Sur le linteau de la cheminée de la grande salle de réception du Châtel sont peints deux chevaliers qui s’affrontent. Une femme les sépare. Elle tient un étendard dans chaque main, aux couleurs de chacun des deux combattants et sa robe est parsemée d’écus, alternant ces deux mêmes armoiries.


Le chevalier de gauche porte des armoiries sur lesquelles se distingue clairement un lion. Mais concernant le chevalier de droite, l’analyse est bien plus délicate.
À première vue, cette tige centrale barrée de deux branches courbes terminées par des sortes de fleurons pourrait faire penser à un créquier.


Pourtant le créquier, ce végétal héraldique, comporte trois branches et non deux, des feuilles lancéolées et non lobées et l’on voit ses racines, ce qui n’est pas le cas au Châtel.
Après une petite enquête dans différents armoriaux, j’ai trouvé ceci :

Cet armorial français des années 1500 donne l’information suivante : Eyk porte d’argent à… Le copiste n’a pas su blasonner cet étrange écu. Il s’est donc contenté de donner le nom de son propriétaire.
Puis, en cherchant un peu plus, j’ai trouvé l’original flamand sur lequel avait vraisemblablement été copié cet armorial français.

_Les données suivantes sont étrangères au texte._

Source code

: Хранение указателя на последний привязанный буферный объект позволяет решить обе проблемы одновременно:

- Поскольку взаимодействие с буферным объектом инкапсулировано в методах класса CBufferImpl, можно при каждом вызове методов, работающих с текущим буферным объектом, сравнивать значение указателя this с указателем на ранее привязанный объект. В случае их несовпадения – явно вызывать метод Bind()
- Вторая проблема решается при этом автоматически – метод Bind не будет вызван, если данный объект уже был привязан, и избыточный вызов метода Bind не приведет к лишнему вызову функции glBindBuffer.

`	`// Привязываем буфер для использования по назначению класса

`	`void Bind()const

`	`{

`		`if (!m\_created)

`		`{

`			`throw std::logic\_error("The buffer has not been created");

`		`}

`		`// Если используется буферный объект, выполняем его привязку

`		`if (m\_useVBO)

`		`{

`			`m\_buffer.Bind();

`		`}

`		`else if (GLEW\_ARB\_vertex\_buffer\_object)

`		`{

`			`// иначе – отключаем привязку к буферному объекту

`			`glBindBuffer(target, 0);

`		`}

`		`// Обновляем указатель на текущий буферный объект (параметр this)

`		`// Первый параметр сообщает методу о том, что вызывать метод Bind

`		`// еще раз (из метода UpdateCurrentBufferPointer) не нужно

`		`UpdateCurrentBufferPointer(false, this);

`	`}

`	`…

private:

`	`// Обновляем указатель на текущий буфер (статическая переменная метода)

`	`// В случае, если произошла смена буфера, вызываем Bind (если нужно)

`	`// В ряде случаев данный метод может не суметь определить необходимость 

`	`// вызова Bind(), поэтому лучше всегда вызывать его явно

On s’aperçoit ici que les branches ne se terminent pas vraiment par des fleurs, mais par des formes lobées dépourvues de bouton central. De plus, les anneaux représentés sur le manuscrit français pourraient ici être de simples protubérances symétriques de part et d’autre des branches de ce végétal très stylisé.
Quelques connaissances de vieux néerlandais permettent de faire rapidement le lien entre le nom de famille “Eyk” et sa signification dans le langage courant : “le chêne”. Il devient ainsi évident que nous sommes en présence d’armes parlantes, c’est-à-dire d’armoiries dont la représentation forme une sorte de rébus avec le nom de la personne qui les porte.
Pour achever de nous convaincre que le chevalier de Theys porte des armoiries au chêne (ou à la branche de chêne), il suffit de lever les yeux vers le manteau de la cheminée et de s’apercevoir que le médaillon de l’histoire de Perceval qui est mis en valeur à cet endroit représente le cheval du héros broutant devant un très beau chêne, reconnaissable à ses feuilles ondulées. L’arbre se dresse au centre du médaillon et n’apparaît qu’une seule fois dans l’ensemble des peintures murales du Châtel, ce qui confère à son apparition une grande importance.
Ce premier mystère résolu, il reste à savoir ce que signifie cet affrontement et qui se cache derrière ce blason si rare et inconnu des armoriaux des grandes familles du Dauphiné, de la Savoie et du Genevois.
La suite dans un prochain article à venir…
Térence Le Deschault de Monredon
Médiéviste – chef du projet Châtel
Conseiller patrimonial de la commune de Theys
Je suis ravi que ce “Chatel” attire tant d’intérêt. À partir de là il sera peut-être, je l’espère, possible de trouver l’histoire de Theys qui a certainement eu un passé de très grande importance. En effet, un si grand nombre de châteaux, de maisons fortes et de grandes demeures nobles est tout à fait exceptionnel. Et ceci dans un “petit village” comme Theys aujourd’hui. J’aimerais bien connaître cette historique qui est certainement en relation avec les évêques de Genève. Merci pour votre travail.